Objectiver et quantifier les discriminations sont nécessaires, car si l’on n’a pas un modèle qui nous ressemble, on ne pense pas que cette société nous soit ouverte. Je peux le constater au sein des grands médias : Audrey Pulvar et Harry Roselmack ont suscité des milliers de vocations. Il faut avoir des modèles pour favoriser la promotion sociale, comme on le faisait au début du XXe siècle avec les campagnes pour l’école, en faveur de la promotion ouvrière. Sinon, impossible de faire en sorte que les jeunes des quartiers populaires se sentent chez eux. Le vivre ensemble, c’est l’identité de chacun, mais aussi l’identité collective. Mais attention, la solution à la crise identitaire n’est pas seulement sociale ; ce n’est pas avec moins de chômage que l’on va régler la question identitaire (comme le prouve au quotidien la situation politique en Suisse). De fait, la question de la mémoire est essentielle, comme le souligne Benjamin Stora depuis des années, la meilleure preuve est l’incapacité dans ce pays de créer un musée des colonisations. 

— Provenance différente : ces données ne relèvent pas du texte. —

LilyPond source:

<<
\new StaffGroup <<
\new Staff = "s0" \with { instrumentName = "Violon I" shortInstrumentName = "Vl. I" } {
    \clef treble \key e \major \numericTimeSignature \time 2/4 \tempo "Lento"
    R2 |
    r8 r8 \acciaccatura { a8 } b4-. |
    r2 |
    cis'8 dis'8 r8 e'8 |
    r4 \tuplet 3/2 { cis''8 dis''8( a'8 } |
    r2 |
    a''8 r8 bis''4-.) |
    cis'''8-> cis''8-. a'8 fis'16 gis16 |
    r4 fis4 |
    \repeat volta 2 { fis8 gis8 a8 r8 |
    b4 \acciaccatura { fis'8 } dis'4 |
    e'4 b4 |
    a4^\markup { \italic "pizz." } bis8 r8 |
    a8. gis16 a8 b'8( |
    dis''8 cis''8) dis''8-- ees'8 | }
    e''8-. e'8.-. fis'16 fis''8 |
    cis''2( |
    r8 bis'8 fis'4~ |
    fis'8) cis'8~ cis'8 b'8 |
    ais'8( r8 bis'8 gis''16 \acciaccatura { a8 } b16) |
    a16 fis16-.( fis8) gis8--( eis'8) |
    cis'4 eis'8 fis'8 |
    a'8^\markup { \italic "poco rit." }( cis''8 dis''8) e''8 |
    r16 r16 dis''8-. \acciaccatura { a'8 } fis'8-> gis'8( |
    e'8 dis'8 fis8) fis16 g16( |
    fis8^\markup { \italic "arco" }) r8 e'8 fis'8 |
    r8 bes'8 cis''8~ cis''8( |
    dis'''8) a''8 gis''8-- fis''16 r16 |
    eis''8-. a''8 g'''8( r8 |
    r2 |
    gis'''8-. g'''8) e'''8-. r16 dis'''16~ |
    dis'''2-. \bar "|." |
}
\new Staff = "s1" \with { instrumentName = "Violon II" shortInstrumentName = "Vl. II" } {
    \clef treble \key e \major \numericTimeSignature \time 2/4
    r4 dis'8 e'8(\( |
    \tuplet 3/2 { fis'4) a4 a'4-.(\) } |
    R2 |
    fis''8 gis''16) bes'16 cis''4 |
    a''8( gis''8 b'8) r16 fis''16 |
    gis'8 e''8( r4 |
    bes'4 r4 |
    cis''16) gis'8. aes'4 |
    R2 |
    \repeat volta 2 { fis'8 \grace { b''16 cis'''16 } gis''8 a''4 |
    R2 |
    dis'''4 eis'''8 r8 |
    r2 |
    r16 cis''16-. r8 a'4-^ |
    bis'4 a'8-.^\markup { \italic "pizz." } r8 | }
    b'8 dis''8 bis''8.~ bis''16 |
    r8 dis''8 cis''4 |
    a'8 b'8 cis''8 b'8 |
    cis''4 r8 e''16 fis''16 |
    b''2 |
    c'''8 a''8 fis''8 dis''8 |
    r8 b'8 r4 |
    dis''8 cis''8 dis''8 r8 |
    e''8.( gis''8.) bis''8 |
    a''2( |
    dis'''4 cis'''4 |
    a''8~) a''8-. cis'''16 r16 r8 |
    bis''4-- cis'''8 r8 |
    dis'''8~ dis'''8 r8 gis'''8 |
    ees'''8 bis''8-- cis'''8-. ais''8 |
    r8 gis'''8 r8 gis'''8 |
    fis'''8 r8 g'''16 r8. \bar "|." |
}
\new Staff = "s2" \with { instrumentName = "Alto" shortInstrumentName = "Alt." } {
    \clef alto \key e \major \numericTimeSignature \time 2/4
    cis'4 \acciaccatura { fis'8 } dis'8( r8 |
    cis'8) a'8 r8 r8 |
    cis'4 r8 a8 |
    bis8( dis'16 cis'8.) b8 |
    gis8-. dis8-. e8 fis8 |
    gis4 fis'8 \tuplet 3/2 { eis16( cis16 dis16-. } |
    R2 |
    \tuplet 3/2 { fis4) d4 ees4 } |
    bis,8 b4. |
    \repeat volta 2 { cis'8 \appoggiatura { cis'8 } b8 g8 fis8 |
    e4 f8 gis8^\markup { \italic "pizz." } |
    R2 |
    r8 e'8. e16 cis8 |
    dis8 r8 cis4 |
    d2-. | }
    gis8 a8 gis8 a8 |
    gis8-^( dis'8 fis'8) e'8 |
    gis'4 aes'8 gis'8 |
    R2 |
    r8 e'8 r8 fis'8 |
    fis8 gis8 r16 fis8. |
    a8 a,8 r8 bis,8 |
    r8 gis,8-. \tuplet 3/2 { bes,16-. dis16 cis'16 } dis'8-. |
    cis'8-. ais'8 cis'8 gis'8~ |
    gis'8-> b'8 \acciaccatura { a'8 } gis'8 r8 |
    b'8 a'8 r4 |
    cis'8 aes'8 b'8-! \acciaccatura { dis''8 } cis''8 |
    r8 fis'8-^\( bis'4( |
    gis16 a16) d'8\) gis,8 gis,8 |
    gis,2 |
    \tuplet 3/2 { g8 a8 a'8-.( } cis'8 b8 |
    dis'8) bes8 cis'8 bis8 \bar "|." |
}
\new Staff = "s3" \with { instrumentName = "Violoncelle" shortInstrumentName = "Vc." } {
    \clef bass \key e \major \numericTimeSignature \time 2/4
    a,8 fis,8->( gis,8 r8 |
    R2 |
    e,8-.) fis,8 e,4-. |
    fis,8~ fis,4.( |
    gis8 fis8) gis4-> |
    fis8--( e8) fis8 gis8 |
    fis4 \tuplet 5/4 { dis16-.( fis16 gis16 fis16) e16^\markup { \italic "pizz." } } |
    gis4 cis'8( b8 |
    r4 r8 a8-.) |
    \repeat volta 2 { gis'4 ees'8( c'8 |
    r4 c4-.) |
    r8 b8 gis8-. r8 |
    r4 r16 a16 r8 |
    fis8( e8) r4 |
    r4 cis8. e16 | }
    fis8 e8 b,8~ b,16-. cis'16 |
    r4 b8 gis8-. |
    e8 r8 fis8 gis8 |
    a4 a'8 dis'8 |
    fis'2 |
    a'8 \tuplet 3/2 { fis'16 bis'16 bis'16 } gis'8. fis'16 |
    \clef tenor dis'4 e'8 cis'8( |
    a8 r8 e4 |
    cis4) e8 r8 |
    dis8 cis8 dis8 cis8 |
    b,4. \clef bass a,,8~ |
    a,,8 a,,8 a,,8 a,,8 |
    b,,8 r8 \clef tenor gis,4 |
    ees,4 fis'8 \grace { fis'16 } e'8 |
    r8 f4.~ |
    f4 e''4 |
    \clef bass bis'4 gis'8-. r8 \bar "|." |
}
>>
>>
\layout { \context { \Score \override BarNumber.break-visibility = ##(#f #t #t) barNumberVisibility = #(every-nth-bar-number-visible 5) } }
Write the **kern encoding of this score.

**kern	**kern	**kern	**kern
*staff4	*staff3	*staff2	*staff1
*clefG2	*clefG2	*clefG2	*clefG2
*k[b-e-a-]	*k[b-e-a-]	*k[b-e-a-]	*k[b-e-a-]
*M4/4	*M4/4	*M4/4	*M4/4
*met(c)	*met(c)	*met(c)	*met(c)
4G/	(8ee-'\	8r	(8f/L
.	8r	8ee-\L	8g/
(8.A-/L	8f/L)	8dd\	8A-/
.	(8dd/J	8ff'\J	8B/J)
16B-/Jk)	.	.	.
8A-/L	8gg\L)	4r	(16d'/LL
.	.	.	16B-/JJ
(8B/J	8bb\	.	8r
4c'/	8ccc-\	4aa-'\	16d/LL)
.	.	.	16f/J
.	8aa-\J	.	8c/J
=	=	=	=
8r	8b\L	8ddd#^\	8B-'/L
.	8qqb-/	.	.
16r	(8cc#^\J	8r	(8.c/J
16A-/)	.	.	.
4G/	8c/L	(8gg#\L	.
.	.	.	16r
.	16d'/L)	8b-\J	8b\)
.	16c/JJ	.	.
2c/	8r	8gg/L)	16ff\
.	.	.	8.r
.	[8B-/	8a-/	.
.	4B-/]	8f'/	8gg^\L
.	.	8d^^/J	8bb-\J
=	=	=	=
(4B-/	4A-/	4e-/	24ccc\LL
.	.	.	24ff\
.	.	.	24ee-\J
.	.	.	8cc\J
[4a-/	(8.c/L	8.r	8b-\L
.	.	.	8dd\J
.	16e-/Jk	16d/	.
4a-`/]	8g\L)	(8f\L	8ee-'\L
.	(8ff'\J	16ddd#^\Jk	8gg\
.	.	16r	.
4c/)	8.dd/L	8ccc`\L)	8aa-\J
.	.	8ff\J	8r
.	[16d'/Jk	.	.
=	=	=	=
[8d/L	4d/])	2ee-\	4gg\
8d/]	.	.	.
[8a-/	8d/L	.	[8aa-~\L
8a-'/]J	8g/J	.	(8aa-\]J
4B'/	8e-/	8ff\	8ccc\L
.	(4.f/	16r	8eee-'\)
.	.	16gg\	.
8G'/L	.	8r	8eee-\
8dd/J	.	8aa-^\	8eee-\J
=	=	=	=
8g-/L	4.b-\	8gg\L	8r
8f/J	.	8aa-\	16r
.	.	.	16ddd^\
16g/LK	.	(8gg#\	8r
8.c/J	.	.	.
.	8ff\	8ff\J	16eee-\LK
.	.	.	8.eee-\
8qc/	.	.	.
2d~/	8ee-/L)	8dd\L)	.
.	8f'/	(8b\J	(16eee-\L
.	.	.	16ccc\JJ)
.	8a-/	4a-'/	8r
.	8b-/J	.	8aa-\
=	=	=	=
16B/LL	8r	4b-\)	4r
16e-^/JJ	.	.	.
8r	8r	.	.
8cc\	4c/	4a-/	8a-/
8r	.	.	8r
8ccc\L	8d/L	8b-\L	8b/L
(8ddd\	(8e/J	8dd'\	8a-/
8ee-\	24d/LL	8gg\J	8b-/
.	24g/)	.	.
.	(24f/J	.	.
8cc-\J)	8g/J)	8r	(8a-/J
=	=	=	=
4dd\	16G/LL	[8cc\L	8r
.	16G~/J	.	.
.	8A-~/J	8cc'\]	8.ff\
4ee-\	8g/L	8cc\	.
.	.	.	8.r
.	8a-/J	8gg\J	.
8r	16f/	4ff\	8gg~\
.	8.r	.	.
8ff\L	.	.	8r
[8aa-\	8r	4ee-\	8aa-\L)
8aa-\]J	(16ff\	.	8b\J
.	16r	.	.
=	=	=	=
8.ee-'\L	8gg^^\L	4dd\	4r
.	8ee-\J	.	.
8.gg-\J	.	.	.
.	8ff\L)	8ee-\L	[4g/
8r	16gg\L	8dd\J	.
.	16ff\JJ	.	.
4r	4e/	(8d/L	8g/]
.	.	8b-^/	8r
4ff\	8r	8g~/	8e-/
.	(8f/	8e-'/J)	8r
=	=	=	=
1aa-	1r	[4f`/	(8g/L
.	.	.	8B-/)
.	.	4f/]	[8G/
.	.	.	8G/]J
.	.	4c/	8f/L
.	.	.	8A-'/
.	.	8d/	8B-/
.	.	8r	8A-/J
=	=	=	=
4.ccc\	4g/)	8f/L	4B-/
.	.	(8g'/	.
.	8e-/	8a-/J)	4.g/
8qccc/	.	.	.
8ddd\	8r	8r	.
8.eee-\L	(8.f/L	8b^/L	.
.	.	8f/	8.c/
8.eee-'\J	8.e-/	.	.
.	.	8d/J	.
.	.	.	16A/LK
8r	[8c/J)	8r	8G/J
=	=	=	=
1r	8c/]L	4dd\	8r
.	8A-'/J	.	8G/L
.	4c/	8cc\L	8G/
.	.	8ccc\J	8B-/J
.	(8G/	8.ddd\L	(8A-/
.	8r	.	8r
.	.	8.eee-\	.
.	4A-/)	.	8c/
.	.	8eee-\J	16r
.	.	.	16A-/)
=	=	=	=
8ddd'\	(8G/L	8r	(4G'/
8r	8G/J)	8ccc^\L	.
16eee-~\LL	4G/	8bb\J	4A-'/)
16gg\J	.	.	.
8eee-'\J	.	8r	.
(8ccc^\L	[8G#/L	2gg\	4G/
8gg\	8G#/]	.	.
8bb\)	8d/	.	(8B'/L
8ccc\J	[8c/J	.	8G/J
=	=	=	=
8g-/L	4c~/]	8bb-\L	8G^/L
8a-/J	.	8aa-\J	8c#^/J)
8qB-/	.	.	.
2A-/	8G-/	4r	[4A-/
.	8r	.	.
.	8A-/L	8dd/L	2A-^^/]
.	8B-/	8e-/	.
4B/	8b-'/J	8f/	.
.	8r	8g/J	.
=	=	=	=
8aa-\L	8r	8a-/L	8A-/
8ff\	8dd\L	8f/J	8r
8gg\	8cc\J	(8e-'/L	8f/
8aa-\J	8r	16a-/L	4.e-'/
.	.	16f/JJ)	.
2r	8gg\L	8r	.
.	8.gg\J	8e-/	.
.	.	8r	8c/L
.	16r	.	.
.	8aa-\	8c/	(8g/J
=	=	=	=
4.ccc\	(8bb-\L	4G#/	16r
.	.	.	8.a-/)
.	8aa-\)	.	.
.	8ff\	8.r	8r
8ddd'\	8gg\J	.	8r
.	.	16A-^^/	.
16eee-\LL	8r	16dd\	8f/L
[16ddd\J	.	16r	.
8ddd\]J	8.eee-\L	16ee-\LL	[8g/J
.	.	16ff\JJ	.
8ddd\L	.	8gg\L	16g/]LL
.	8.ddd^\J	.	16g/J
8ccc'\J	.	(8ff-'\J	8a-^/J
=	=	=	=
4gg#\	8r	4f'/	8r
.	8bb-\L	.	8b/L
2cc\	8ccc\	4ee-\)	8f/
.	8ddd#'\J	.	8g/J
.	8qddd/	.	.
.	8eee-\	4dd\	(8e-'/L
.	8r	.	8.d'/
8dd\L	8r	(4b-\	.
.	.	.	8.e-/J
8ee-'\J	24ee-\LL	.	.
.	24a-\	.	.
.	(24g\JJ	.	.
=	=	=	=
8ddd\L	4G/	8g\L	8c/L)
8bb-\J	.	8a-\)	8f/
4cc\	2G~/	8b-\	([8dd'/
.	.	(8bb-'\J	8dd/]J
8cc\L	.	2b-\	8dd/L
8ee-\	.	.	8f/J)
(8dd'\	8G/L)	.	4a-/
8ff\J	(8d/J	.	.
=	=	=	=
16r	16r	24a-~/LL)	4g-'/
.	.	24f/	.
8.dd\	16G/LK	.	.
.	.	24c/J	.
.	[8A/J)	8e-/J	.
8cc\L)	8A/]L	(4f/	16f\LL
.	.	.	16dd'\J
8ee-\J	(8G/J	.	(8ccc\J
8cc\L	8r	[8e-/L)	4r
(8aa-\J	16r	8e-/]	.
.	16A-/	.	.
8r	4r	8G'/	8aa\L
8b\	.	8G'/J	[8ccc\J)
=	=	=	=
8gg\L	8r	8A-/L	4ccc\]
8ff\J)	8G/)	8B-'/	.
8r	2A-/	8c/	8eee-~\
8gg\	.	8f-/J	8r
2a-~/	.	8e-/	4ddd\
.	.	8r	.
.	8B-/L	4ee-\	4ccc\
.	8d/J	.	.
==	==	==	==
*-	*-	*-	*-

Face aux nouveaux défis de la mondialisation, aux revendications communautaires, face à la crise sociale et identitaire qui secoue la France, face à l’ébranlement de pans entiers de l’exemple français – le social, l’éducation, la santé publique, l’autorité de l’Etat – l’identité de notre nation mérite une réflexion approfondie. Une part relève de l’héritage des siècles, de son histoire et de son patrimoine. Mais l’autre se cristallise dans le rapport à l’altérité, au cœur des villes et de leurs grands ensembles périphériques, où les difficultés de cohabitation et l’effacement croissant des repères traditionnels conditionnent la perception que de nombreux Français peuvent avoir de leurs compatriotes en provenance d’une autre culture. La France, pays qui a connu, bien avant la plupart de ses voisins européens, une immigration massive, est aujourd’hui engluée dans la remise en question d’un modèle qui jusqu’ici faisait sa fierté et son ciment, et qui reste conditionné à un présent noué par les tensions qui perturbent le désir de vivre ensemble. Je suis convaincu que la gauche a manqué de courage politique et de clairvoyance en laissant la droite et l’extrême droite s’accaparer et dévoyer la question identitaire, par peur que la boîte de Pandore ne s’ouvre une nouvelle fois sur de vieux démons toujours prêts à renaître : le racisme, la xénophobie, le nationalisme, le colonialisme. Pourtant, aujourd’hui, nous ne pouvons continuer de nous voiler la face : point d’identité française sans référence au national et au sentiment national. Je suis persuadé que les questions de l’identité française et de la nation seront l’un des thèmes principaux de la campagne de 2017 et en tant qu’élus de gauche, il est de notre devoir de nous en emparer.